Natural gas is used to generate electricity and heat in many places in the US, and the US is one of them.
But its power plant pollution is causing some states to rethink their dependence on the fuel.
The latest push by Alaska Gov.
Bill Walker to boost gas-powered power plants is the latest example of a state trying to reduce the environmental and safety risks of fossil fuels.
Walker has also been fighting to cut methane emissions from the oil and gas industry, an effort that he has been instrumental in helping to implement.
The governor’s push to tap gas-generated electricity comes amid an uptick in natural gas use in Alaska, which has been a growing region.

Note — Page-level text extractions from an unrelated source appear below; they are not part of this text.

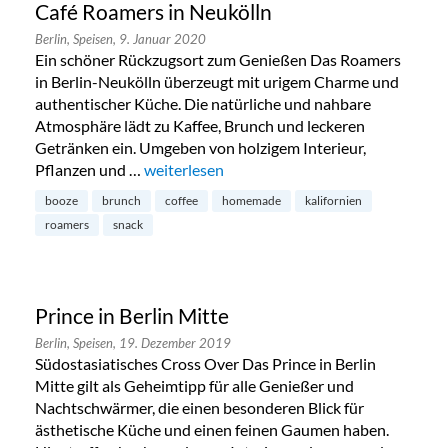
Café Roamers in Neukölln
Berlin,
Speisen,
9. Januar 2020
Ein schöner Rückzugsort zum Genießen Das Roamers
in Berlin-Neukölln überzeugt mit urigem Charme und
authentischer Küche. Die natürliche und nahbare
Atmosphäre lädt zu Kaffee, Brunch und leckeren
Getränken ein. Umgeben von holzigem Interieur,
Pflanzen und …
„Café Roamers in Neukölln“
weiterlesen
booze
brunch
coffee
homemade
kalifornien
roamers
snack
Prince in Berlin Mitte
Berlin,
Speisen,
19. Dezember 2019
Südostasiatisches Cross Over Das Prince in Berlin
Mitte gilt als Geheimtipp für alle Genießer und
Nachtschwärmer, die einen besonderen Blick für
ästhetische Küche und einen feinen Gaumen haben.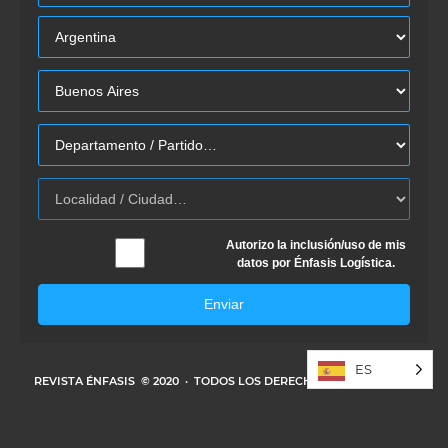
Autorizo la inclusión/uso de mis
datos por Énfasis Logística.
Enviar
ES
REVISTA ÉNFASIS
© 2020 · TODOS LOS DERECHOS RESERVADOS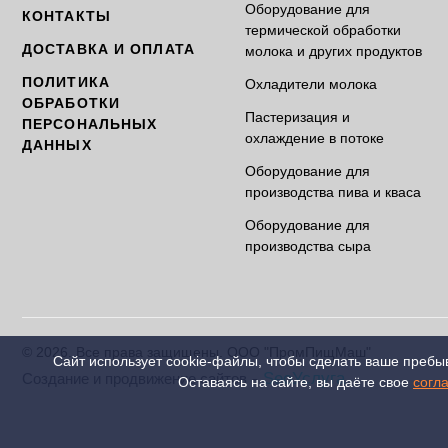
Оборудование для
КОНТАКТЫ
термической обработки
ДОСТАВКА И ОПЛАТА
молока и других продуктов
ПОЛИТИКА
Охладители молока
ОБРАБОТКИ
Пастеризация и
ПЕРСОНАЛЬНЫХ
охлаждение в потоке
ДАННЫХ
Оборудование для
производства пива и кваса
Оборудование для
производства сыра
© 2026. Все права защищены. ООО "ПромПищМаш"
Сайт использует cookie-файлы, чтобы сделать ваше пребы
-
SeoУслуга
Создание и продвижение сайтов
Оставаясь на сайте, вы даёте свое
согл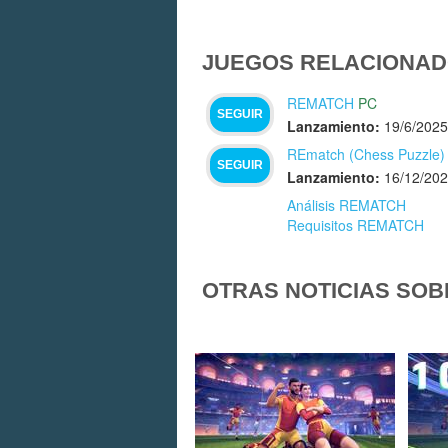
JUEGOS RELACIONAD
REMATCH
PC
SEGUIR
Lanzamiento:
19/6/2025
REmatch (Chess Puzzle)
SEGUIR
Lanzamiento:
16/12/20
Análisis REMATCH
Requisitos REMATCH
OTRAS NOTICIAS SOB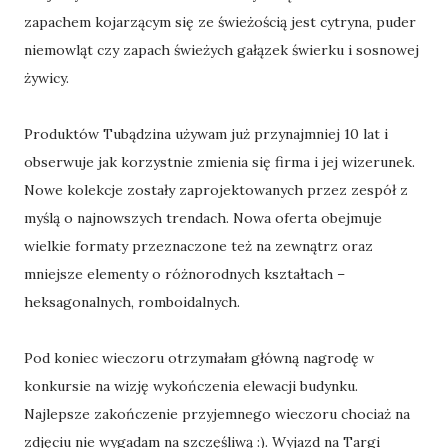
zapachem kojarzącym się ze świeżością jest cytryna, puder
niemowląt czy zapach świeżych gałązek świerku i sosnowej
żywicy.
Produktów Tubądzina używam już przynajmniej 10 lat i
obserwuje jak korzystnie zmienia się firma i jej wizerunek.
Nowe kolekcje zostały zaprojektowanych przez zespół z
myślą o najnowszych trendach. Nowa oferta obejmuje
wielkie formaty przeznaczone też na zewnątrz oraz
mniejsze elementy o różnorodnych kształtach –
heksagonalnych, romboidalnych.
Pod koniec wieczoru otrzymałam główną nagrodę w
konkursie na wizję wykończenia elewacji budynku.
Najlepsze zakończenie przyjemnego wieczoru chociaż na
zdjęciu nie wygadam na szczęśliwą :). Wyjazd na Targi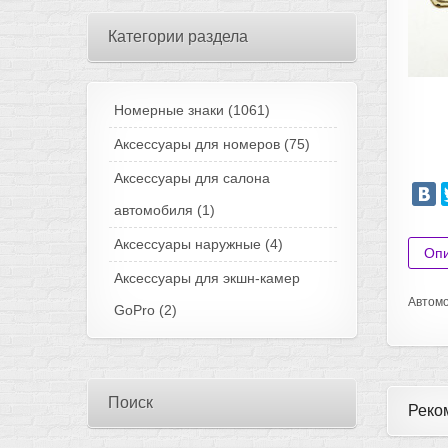
Категории раздела
Номерные знаки
(1061)
Аксессуары для номеров
(75)
Аксессуары для салона
автомобиля
(1)
Аксессуары наружные
(4)
Оп
Аксессуары для экшн-камер
Автомо
GoPro
(2)
Поиск
Реко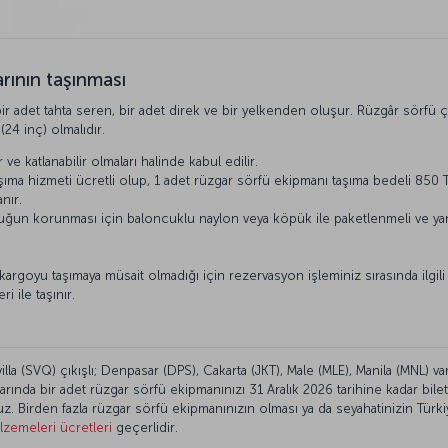
rının taşınması
 bir adet tahta seren, bir adet direk ve bir yelkenden oluşur. Rüzgâr sörfü 
24 inç) olmalıdır.
ve katlanabilir olmaları halinde kabul edilir.
şıma hizmeti ücretli olup, 1 adet rüzgar sörfü ekipmanı taşıma bedeli 850 T
nır.
ruğun korunması için baloncuklu naylon veya köpük ile paketlenmeli ve yan
.
 kargoyu taşımaya müsait olmadığı için rezervasyon işleminiz sırasında ilgi
 ile taşınır.
illa (SVQ) çıkışlı; Denpasar (DPS), Cakarta (JKT), Male (MLE), Manila (MNL) va
ında bir adet rüzgar sörfü ekipmanınızı 31 Aralık 2026 tarihine kadar bileti
uz. Birden fazla rüzgar sörfü ekipmanınızın olması ya da seyahatinizin Türk
zemeleri ücretleri
geçerlidir.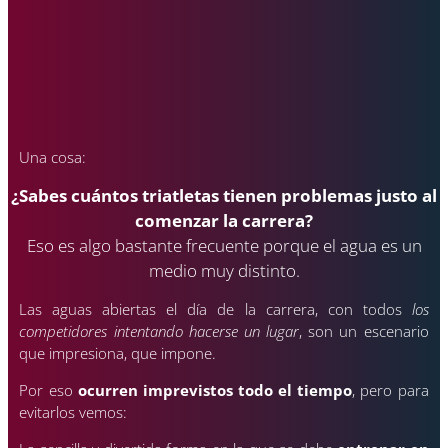
Una cosa:
¿Sabes cuántos triatletas tienen problemas justo al
comenzar la carrera?
Eso es algo bastante frecuente porque el agua es un
medio muy distinto.
Las aguas abiertas el día de la carrera, con todos
los
competidores intentando hacerse un lugar
, son un escenario
que impresiona, que impone.
Por eso
ocurren imprevistos todo el tiempo
, pero para
evitarlos vemos: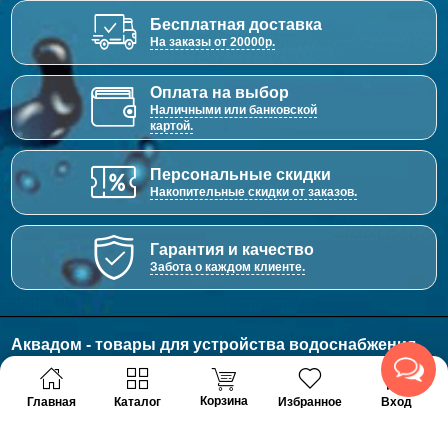
Бесплатная доставка
На заказы от 20000р.
Оплата на выбор
Наличными или банковской
картой.
Персональные скидки
Накопительные скидки от заказов.
Гарантия и качество
Забота о каждом клиенте.
Аквадом - товары для устройства водоснабжения,
отопления и канализации.
© 2011 - 2026 Все права защищены
Корзина
Главная
Каталог
Избранное
Вход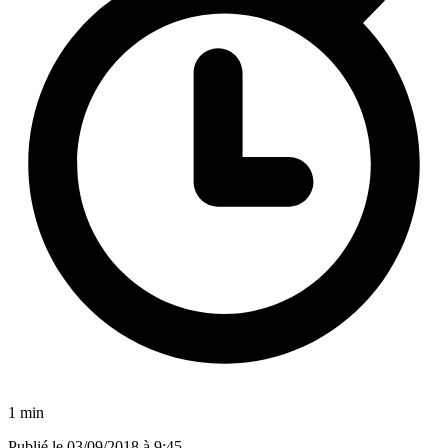
1 min
Publié le
03/09/2018 à 9:45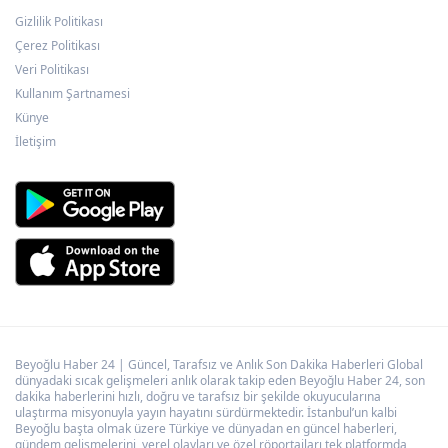
Gizlilik Politikası
ATA Çiftliği’nde karabuğday hasadı başladı
Çerez Politikası
Veri Politikası
Kullanım Şartnamesi
KARBEM’den LGS’de yüzde 95,7 başarı
Künye
İletişim
Beyoğlu Haber 24 | Güncel, Tarafsız ve Anlık Son Dakika Haberleri Global
dünyadaki sıcak gelişmeleri anlık olarak takip eden Beyoğlu Haber 24, son
dakika haberlerini hızlı, doğru ve tarafsız bir şekilde okuyucularına
ulaştırma misyonuyla yayın hayatını sürdürmektedir. İstanbul’un kalbi
Beyoğlu başta olmak üzere Türkiye ve dünyadan en güncel haberleri,
gündem gelişmelerini, yerel olayları ve özel röportajları tek platformda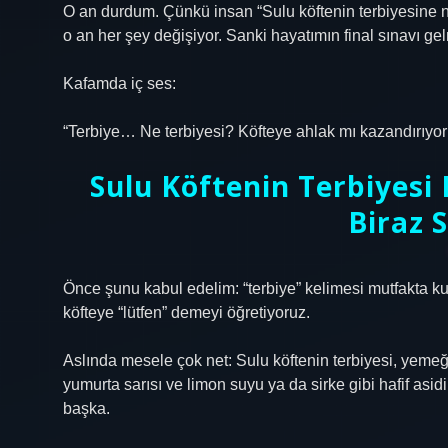
O an durdum. Çünkü insan “Sulu köftenin terbiyesine 
o an her şey değişiyor. Sanki hayatımın final sınavı gel
Kafamda iç ses:
“Terbiye… Ne terbiyesi? Köfteye ahlak mı kazandırıyor
Sulu Köftenin Terbiyes
Biraz S
Önce şunu kabul edelim: “terbiye” kelimesi mutfakta kul
köfteye “lütfen” demeyi öğretiyoruz.
Aslında mesele çok net: Sulu köftenin terbiyesi, yemeğ
yumurta sarısı ve limon suyu ya da sirke gibi hafif asi
başka.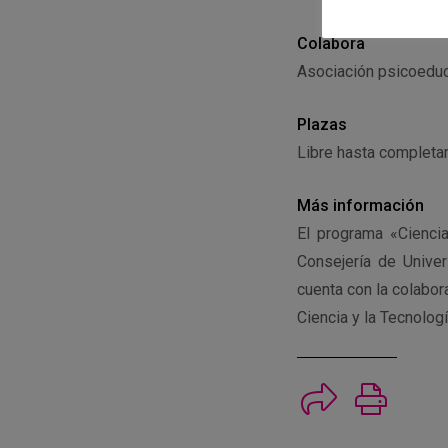
Colabora
Asociación psicoedu
Plazas
Libre hasta completar
Más información
El programa «Ciencia
Consejería de Univer
cuenta con la colabor
Ciencia y la Tecnolog
Imprimi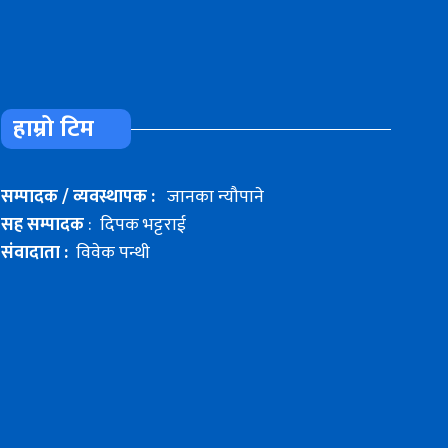
हाम्रो टिम
सम्पादक / व्यवस्थापक :
जानका न्यौपाने
सह सम्पादक
: दिपक भट्टराई
संवादाता :
विवेक पन्थी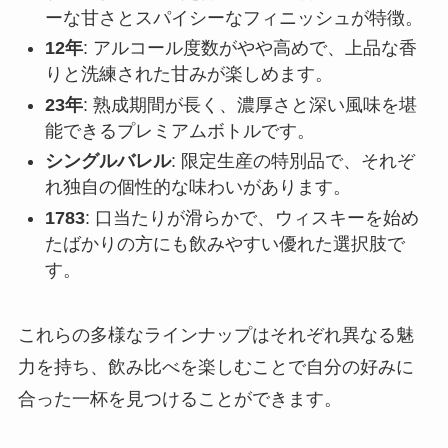
ーな甘さとスパイシーなフィニッシュが特徴。
12年
: アルコール度数がやや高めで、上品な香
りと洗練された甘みが楽しめます。
23年
: 熟成期間が長く、濃厚さと深い風味を堪
能できるプレミアムボトルです。
シングルバレル
: 限定生産の特別品で、それぞ
れ独自の個性的な味わいがあります。
1783
: 口当たりが滑らかで、ウィスキーを始め
たばかりの方にも飲みやすい優れた選択肢で
す。
これらの多様なラインナップはそれぞれ異なる魅
力を持ち、飲み比べを楽しむことで自分の好みに
合った一杯を見つけることができます。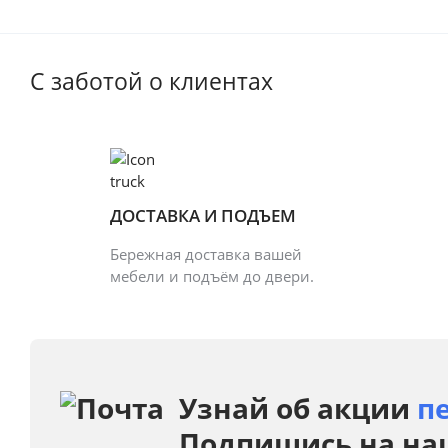
С заботой о клиентах
ДОСТАВКА И ПОДЪЕМ
Бережная доставка вашей
мебели и подъём до двери.
Узнай об акции
п
Подпишись на на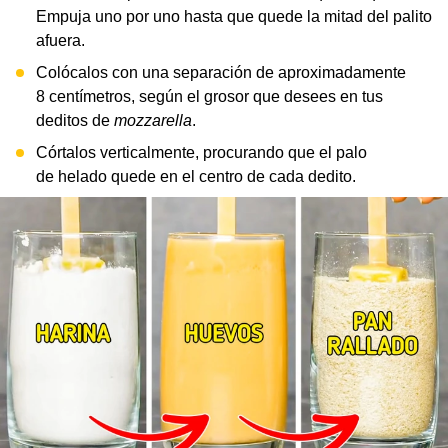
Empuja uno por uno hasta que quede la mitad del palito
afuera.
Colócalos con una separación de aproximadamente
8 centímetros, según el grosor que desees en tus
deditos de
mozzarella
.
Córtalos verticalmente, procurando que el palo
de helado quede en el centro de cada dedito.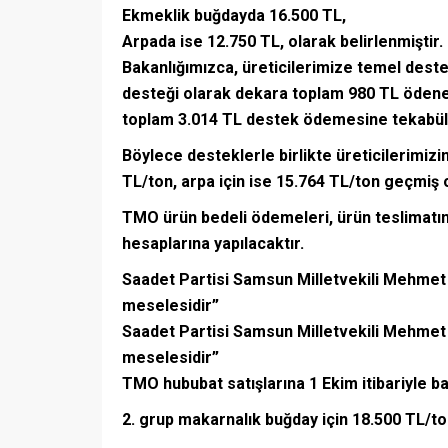
Ekmeklik buğdayda 16.500 TL,
Arpada ise 12.750 TL, olarak belirlenmiştir.
Bakanlığımızca, üreticilerimize temel destek
desteği olarak dekara toplam 980 TL ödenec
toplam 3.014 TL destek ödemesine tekabül 
Böylece desteklerle birlikte üreticilerimiz
TL/ton, arpa için ise 15.764 TL/ton geçmiş o
TMO ürün bedeli ödemeleri, ürün teslimatın
hesaplarına yapılacaktır.
Saadet Partisi Samsun Milletvekili Mehmet 
meselesidir”
Saadet Partisi Samsun Milletvekili Mehmet 
meselesidir”
TMO hububat satışlarına 1 Ekim itibariyle baş
2. grup makarnalık buğday için 18.500 TL/to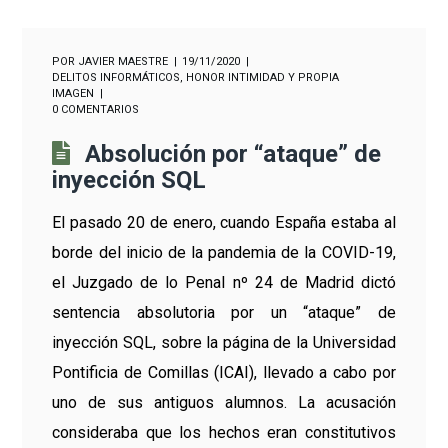
POR
JAVIER MAESTRE
19/11/2020
DELITOS INFORMÁTICOS
,
HONOR INTIMIDAD Y PROPIA
IMAGEN
0 COMENTARIOS
Absolución por “ataque” de
inyección SQL
El pasado 20 de enero, cuando España estaba al
borde del inicio de la pandemia de la COVID-19,
el Juzgado de lo Penal nº 24 de Madrid dictó
sentencia absolutoria por un “ataque” de
inyección SQL, sobre la página de la Universidad
Pontificia de Comillas (ICAI), llevado a cabo por
uno de sus antiguos alumnos.
La acusación
consideraba que los hechos eran constitutivos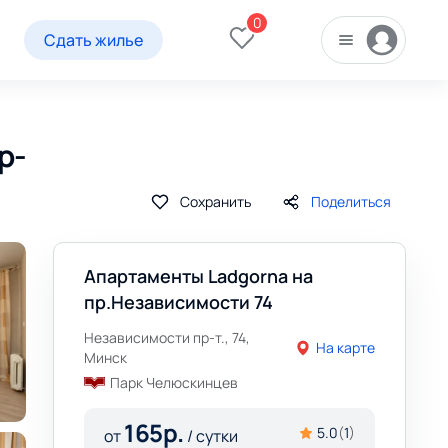
0
Сдать жилье
р-
Сохранить
Поделиться
Апартаменты Ladgorna на
пр.Независимости 74
Независимости пр-т., 74,
На карте
Минск
Парк Челюскинцев
165
р.
5.0
(
1
)
от
/ сутки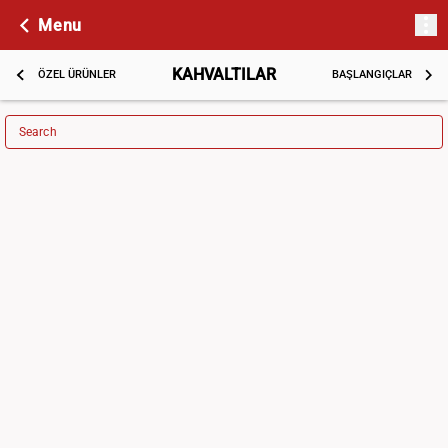
Menu
KAHVALTILAR
ÖZEL ÜRÜNLER
BAŞLANGIÇLAR
Search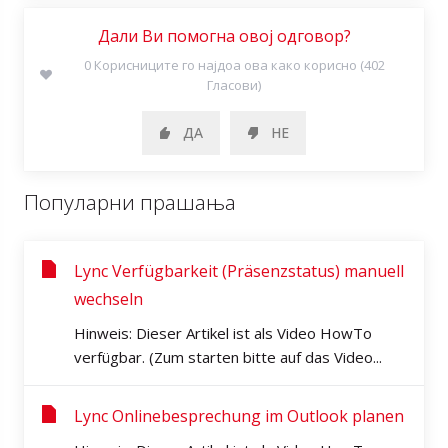
Дали Ви помогна овој одговор?
0 Корисниците го најдоа ова како корисно (402
Гласови)
ДА
НЕ
Популарни прашања
Lync Verfügbarkeit (Präsenzstatus) manuell
wechseln
Hinweis: Dieser Artikel ist als Video HowTo
verfügbar. (Zum starten bitte auf das Video...
Lync Onlinebesprechung im Outlook planen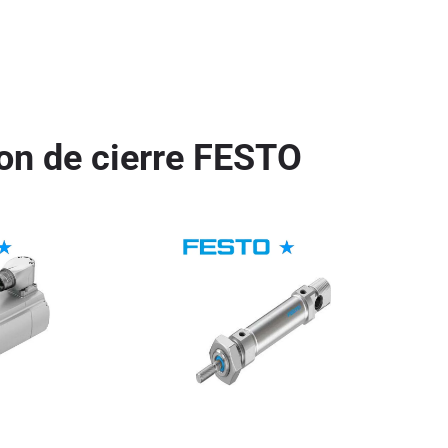
on de cierre FESTO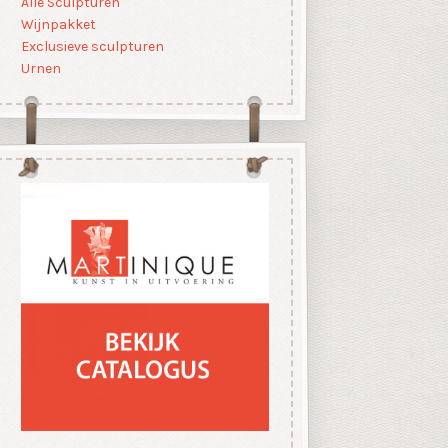
Alle Sculpturen
Wijnpakket
Exclusieve sculpturen
Urnen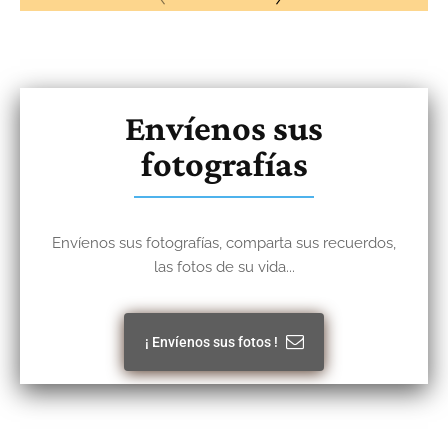
Envíenos sus
fotografías
Envíenos sus fotografías, comparta sus recuerdos,
las fotos de su vida...
¡ Envíenos sus fotos !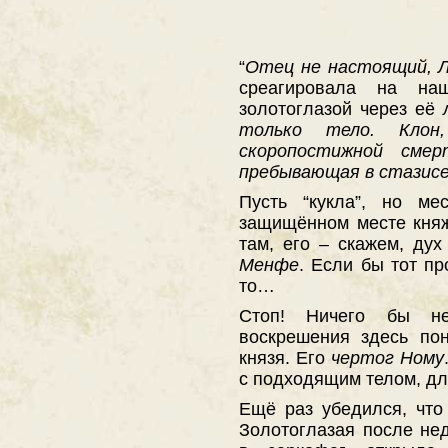
“
Отец не настоящий, Л
среагировала на на
золотоглазой через её
только тело. Клон
скоропостижной смер
пребывающая в стазис
Пусть “кукла”, но м
защищённом месте княж
там, его – скажем, ду
Менфе
. Если бы тот пр
то…
Стоп! Ничего бы н
воскрешения здесь по
князя. Его
чертог Ному
с подходящим телом, дл
Ещё раз убедился, чт
Золотоглазая после не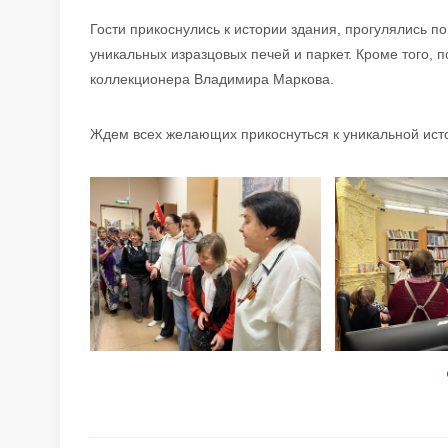
Гости прикоснулись к истории здания, прогулялись 
уникальных изразцовых печей и паркет. Кроме того, 
коллекционера Владимира Маркова.
Ждем всех желающих прикоснуться к уникальной ист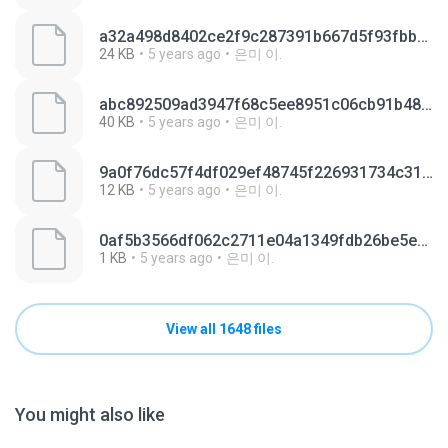
a32a498d8402ce2f9c287391b667d5f93fbb218716018c258e5a84af2d7088e7.0
24 KB
5 years ago
은미 이.
abc892509ad3947f68c5ee8951c06cb91b483a5eaeda94f538708370d891dbda.0
40 KB
5 years ago
은미 이.
9a0f76dc57f4df029ef48745f226931734c3194bae10a51c72eebb5441d0447d.0
12 KB
5 years ago
은미 이.
0af5b3566df062c2711e04a1349fdb26be5e7616323eec0e11a9d2c1edfa4722.0
1 KB
5 years ago
은미 이.
View all 1648 files
You might also like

In 2017, for example, more than 20% of the state’s electricity was generated by gas.
That figure is expected to increase to about 27% in 2019.
The new plan also calls for increasing the number of gas-electricity plants in Alaska.
It’s a big deal to have a power plant that doesn’t emit methane, the toxic gas that can linger in the air for weeks at a time.
Methylmercury is also a problem in the natural gas industry.
According to the Environmental Protection Agency, methane leaks from natural gas plants are the second leading source of CO2 emissions in the United States, after coal.
In a 2016 report, the U.S. Geological Survey said that methane leaks were responsible for about two-thirds of CO 2 emissions from natural-gas plants in the U, and about half of CO₂ emissions from power plants.
Walker has said his state would be able to get by without using natural gas to power its electricity supply.
However, it would be the first state to start building a natural gas-to-electric-power plant, he said in a speech in December 2017.
Walker said he was trying to make a major change to Alaska’s natural gas economy.
Walker said he wanted to reduce methane emissions by 25% over the next decade and would increase fuel efficiency.
In an interview with Alaska Dispatch News in January, Walker said the plan would also allow Alaska to diversify its energy mix.
“We’re looking at more renewables, and we’re looking more toward the natural resource side of it,” Walker said.
In March, Walker told a crowd in the state capital of Fairbanks that the new plant would be ready for use in 2018.